Start of Records to use

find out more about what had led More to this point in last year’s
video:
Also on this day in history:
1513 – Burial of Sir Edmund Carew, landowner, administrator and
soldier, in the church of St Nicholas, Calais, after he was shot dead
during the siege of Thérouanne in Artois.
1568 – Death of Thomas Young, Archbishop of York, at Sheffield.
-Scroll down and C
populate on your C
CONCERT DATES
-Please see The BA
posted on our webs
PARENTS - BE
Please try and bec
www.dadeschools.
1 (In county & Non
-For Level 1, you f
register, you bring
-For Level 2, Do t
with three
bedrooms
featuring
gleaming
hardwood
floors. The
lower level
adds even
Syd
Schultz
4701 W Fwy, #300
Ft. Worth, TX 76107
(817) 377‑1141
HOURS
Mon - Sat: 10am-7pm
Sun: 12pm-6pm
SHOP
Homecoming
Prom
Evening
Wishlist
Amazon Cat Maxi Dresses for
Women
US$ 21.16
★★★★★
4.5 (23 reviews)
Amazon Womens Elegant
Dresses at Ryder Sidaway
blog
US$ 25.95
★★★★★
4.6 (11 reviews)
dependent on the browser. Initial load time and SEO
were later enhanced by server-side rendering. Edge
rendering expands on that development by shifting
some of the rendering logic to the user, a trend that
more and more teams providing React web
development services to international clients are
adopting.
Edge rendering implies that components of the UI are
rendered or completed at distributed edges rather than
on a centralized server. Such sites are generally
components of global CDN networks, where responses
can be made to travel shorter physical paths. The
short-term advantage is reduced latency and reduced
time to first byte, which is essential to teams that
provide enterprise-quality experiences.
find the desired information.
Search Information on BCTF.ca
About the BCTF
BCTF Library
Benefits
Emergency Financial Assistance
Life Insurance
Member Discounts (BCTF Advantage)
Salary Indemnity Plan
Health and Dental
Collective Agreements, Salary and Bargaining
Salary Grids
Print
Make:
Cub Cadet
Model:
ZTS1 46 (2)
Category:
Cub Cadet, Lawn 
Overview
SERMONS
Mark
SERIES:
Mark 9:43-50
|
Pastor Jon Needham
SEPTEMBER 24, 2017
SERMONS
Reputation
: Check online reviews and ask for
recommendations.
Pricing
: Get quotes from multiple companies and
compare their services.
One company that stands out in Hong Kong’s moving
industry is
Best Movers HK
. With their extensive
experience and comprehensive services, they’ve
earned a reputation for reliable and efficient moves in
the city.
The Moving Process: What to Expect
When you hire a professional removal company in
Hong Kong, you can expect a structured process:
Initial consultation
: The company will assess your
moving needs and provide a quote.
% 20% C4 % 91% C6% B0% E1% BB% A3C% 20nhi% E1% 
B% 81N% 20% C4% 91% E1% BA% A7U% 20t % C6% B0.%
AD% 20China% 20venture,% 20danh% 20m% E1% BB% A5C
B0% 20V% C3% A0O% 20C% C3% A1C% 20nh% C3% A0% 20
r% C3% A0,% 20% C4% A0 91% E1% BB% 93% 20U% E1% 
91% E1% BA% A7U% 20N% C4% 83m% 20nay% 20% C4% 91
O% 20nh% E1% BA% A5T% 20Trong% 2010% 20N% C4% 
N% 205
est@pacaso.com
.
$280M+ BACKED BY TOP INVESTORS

End of Records to use

Exercise instructions – Reproduce the items above line for line, beginning with their first line and ending with the line that contains "Life Insurance", including both of these lines.

Output of the task –
find out more about what had led More to this point in last year’s
video:
Also on this day in history:
1513 – Burial of Sir Edmund Carew, landowner, administrator and
soldier, in the church of St Nicholas, Calais, after he was shot dead
during the siege of Thérouanne in Artois.
1568 – Death of Thomas Young, Archbishop of York, at Sheffield.
-Scroll down and C
populate on your C
CONCERT DATES
-Please see The BA
posted on our webs
PARENTS - BE
Please try and bec
www.dadeschools.
1 (In county & Non
-For Level 1, you f
register, you bring
-For Level 2, Do t
with three
bedrooms
featuring
gleaming
hardwood
floors. The
lower level
adds even
Syd
Schultz
4701 W Fwy, #300
Ft. Worth, TX 76107
(817) 377‑1141
HOURS
Mon - Sat: 10am-7pm
Sun: 12pm-6pm
SHOP
Homecoming
Prom
Evening
Wishlist
Amazon Cat Maxi Dresses for
Women
US$ 21.16
★★★★★
4.5 (23 reviews)
Amazon Womens Elegant
Dresses at Ryder Sidaway
blog
US$ 25.95
★★★★★
4.6 (11 reviews)
dependent on the browser. Initial load time and SEO
were later enhanced by server-side rendering. Edge
rendering expands on that development by shifting
some of the rendering logic to the user, a trend that
more and more teams providing React web
development services to international clients are
adopting.
Edge rendering implies that components of the UI are
rendered or completed at distributed edges rather than
on a centralized server. Such sites are generally
components of global CDN networks, where responses
can be made to travel shorter physical paths. The
short-term advantage is reduced latency and reduced
time to first byte, which is essential to teams that
provide enterprise-quality experiences.
find the desired information.
Search Information on BCTF.ca
About the BCTF
BCTF Library
Benefits
Emergency Financial Assistance
Life Insurance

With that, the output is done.